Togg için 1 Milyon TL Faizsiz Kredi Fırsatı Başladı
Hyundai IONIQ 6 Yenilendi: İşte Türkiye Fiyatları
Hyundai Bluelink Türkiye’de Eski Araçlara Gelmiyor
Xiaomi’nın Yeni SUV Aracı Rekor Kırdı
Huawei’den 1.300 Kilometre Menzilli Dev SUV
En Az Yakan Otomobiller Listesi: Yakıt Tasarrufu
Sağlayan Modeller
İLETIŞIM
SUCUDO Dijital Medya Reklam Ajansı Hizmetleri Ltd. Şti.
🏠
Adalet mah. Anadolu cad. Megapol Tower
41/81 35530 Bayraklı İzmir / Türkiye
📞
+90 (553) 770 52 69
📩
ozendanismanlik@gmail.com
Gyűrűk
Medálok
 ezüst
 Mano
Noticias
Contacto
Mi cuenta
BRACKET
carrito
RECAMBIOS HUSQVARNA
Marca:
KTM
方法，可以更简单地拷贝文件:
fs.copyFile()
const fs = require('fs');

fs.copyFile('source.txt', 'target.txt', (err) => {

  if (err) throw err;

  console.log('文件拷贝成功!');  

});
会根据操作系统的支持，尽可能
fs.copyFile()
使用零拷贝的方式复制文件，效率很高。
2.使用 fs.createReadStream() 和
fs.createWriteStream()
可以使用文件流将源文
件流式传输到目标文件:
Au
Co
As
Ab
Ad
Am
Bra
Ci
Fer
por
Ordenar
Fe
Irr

__________

What the task asks
Count the lines in the rows above that contain the string "Türkiye", with case counting. Give only the number.

Solution to this problem
3